[èj avwar dé tru dâ la rakèt] (loc. tenn. FIASC.)
En ces temps où l’on jouait au tennis en pantalon blanc, la Donnay Allwood – ou tout autre modèle de raquette – était tendue de boyaux naturels que la légende voulait de chats (alors que c’était de la vache) qui la rendaient à la fois puissante et fragile.
Grâce aux tripes de Marguerite le revers était net et précis, le lob subtil et le passing-shot imparable.
Si par malheur une corde rendait l’âme, rejoignant illico celle de la brave ruminante à qui elle appartenait encore quelques semaines plus tôt, le jeu s’en ressentait en efficacité, permettant de se dire que le set était perdu parce qu’il y avait des trous dans la raquette.
Même le plus savant de la langue ou le plus brillant en tournoi ne sauraient dire qui de Suzanne Lenglen, La Divine, de René Lacoste ou de Henri Cochet (destiné par des parents joueurs à faire rigoler ses petits camardes et devenu ainsi avide de revanche sociale et de victoires¹, mais ceci est une autre histoire) a inventé y avoir des trous dans la raquette.
Il est cependant certain que l’origine n’est pas footballistique ou pugilistique, jeux de pieds et de mains se pratiquant sans raquette.
Dès le début du XXe siècle l’expression est d’usage pour distinguer ce qui n’a pas fonctionné dans quelque aventure que ce soit y compris hors tournoi.
Trous dans la raquette à la baie des Cochons
Ainsi se dit-il qu’il y a eu des trous dans la raquette avec un Titanic conçu insubmersible, qu’il y a eu des trous dans la raquette quand Franz Reichelt essaye son costume-parachute de toile caoutchoutée en sautant du premier étage de la Tour Eiffel le 4 février 1912², qu’il y a eu des trous dans la raquette avec la ligne Maginot (le barbare se contentant d’en faire la tour pour éviter son feu).

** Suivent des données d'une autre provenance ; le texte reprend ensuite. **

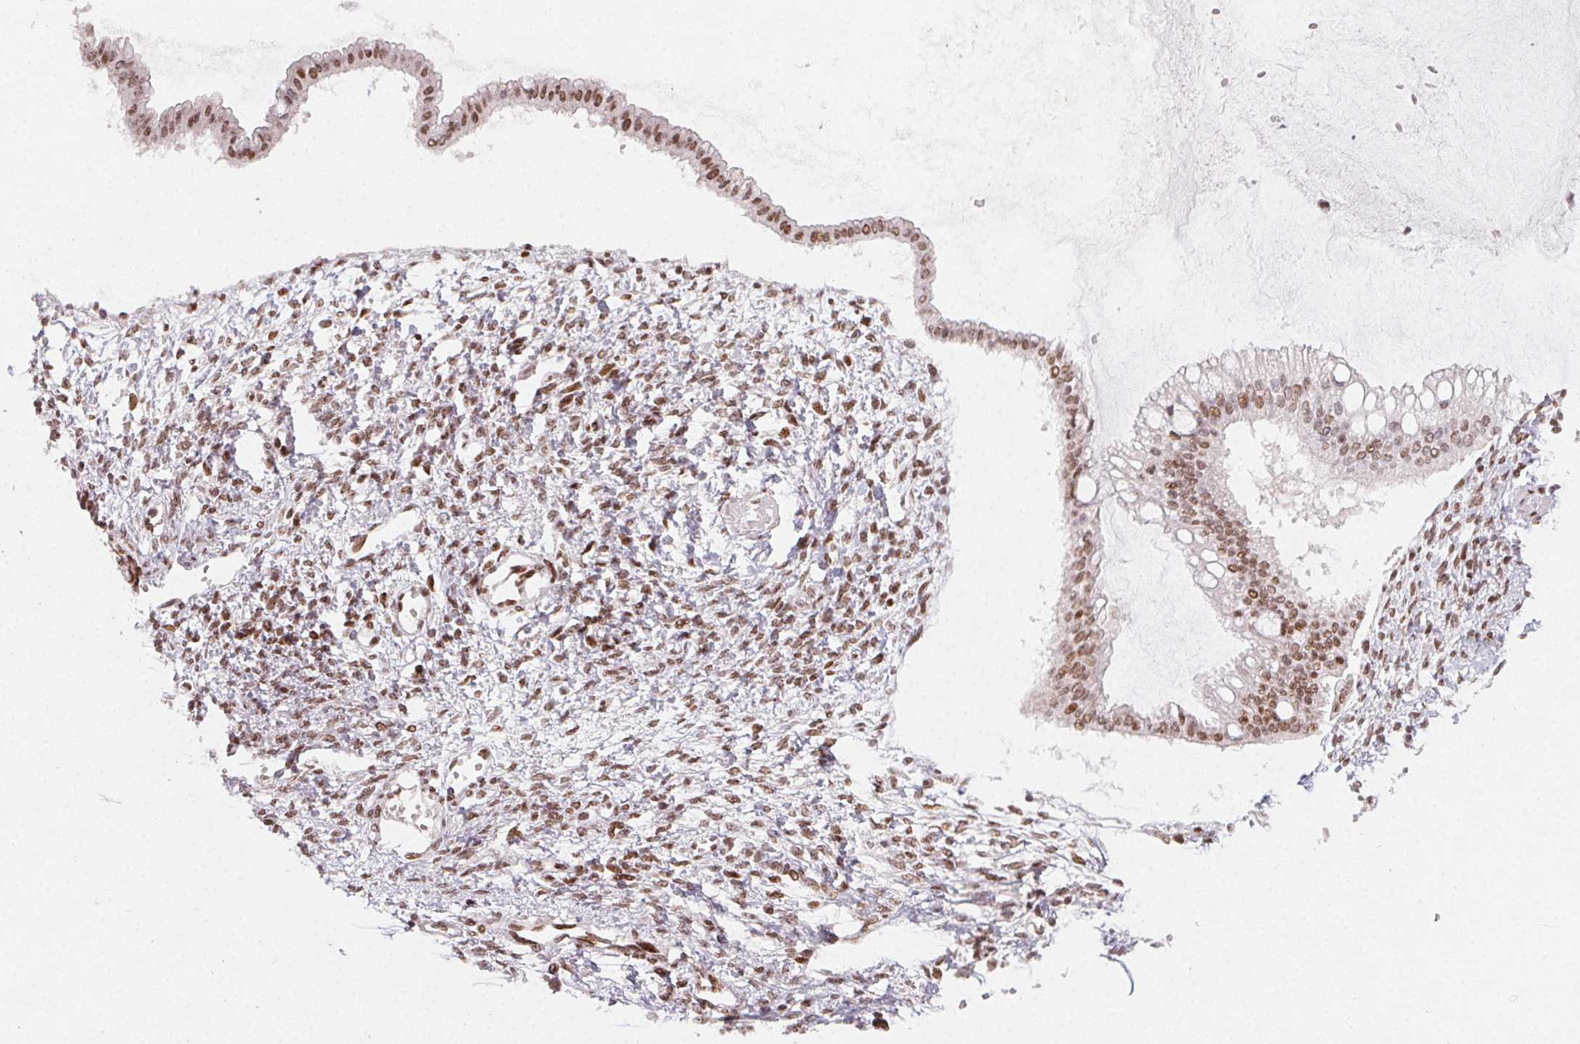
{"staining": {"intensity": "moderate", "quantity": ">75%", "location": "nuclear"}, "tissue": "ovarian cancer", "cell_type": "Tumor cells", "image_type": "cancer", "snomed": [{"axis": "morphology", "description": "Cystadenocarcinoma, mucinous, NOS"}, {"axis": "topography", "description": "Ovary"}], "caption": "High-magnification brightfield microscopy of ovarian cancer stained with DAB (3,3'-diaminobenzidine) (brown) and counterstained with hematoxylin (blue). tumor cells exhibit moderate nuclear positivity is appreciated in about>75% of cells. The staining is performed using DAB brown chromogen to label protein expression. The nuclei are counter-stained blue using hematoxylin.", "gene": "KMT2A", "patient": {"sex": "female", "age": 73}}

En 1961 un magazine américain titrera même « Trous dans la raquette à la baie des Cochons » mais son ironie peu appréciée en haut lieu lui attirera les foudres de la censure et sa une sera vite retirée.
Dès lors, pas de fiasco sans trous dans la raquette à invoquer. À chaque échec c’est la faute à la tripaille bovine qui a joué les filles de l’air, entraînant à sa perte un projet pourtant ficelé de main de maître.
Et quand parfois la vindicte populaire veut une tête qui n’est pas de raquette en guise d’expiation, on fait payer le lampiste à la place d’une Normande ou d’une Pie rouge des plaines.
Le 5 juin 1983, Yannick Noah bat Mats Wilander avec une raquette en bois et remporte le tournoi des internationaux de France à Roland-Garros³. Le pays est en liesse et célèbre son champion.
Sans savoir qu’il vient d’envoyer y avoir des trous dans la raquette en surannéité.
Plus jamais revers ratés et capotages en règles ne pourront faire appel à la raquette trouée puisque, enfin, la réussite est là (et devrait évidemment y rester).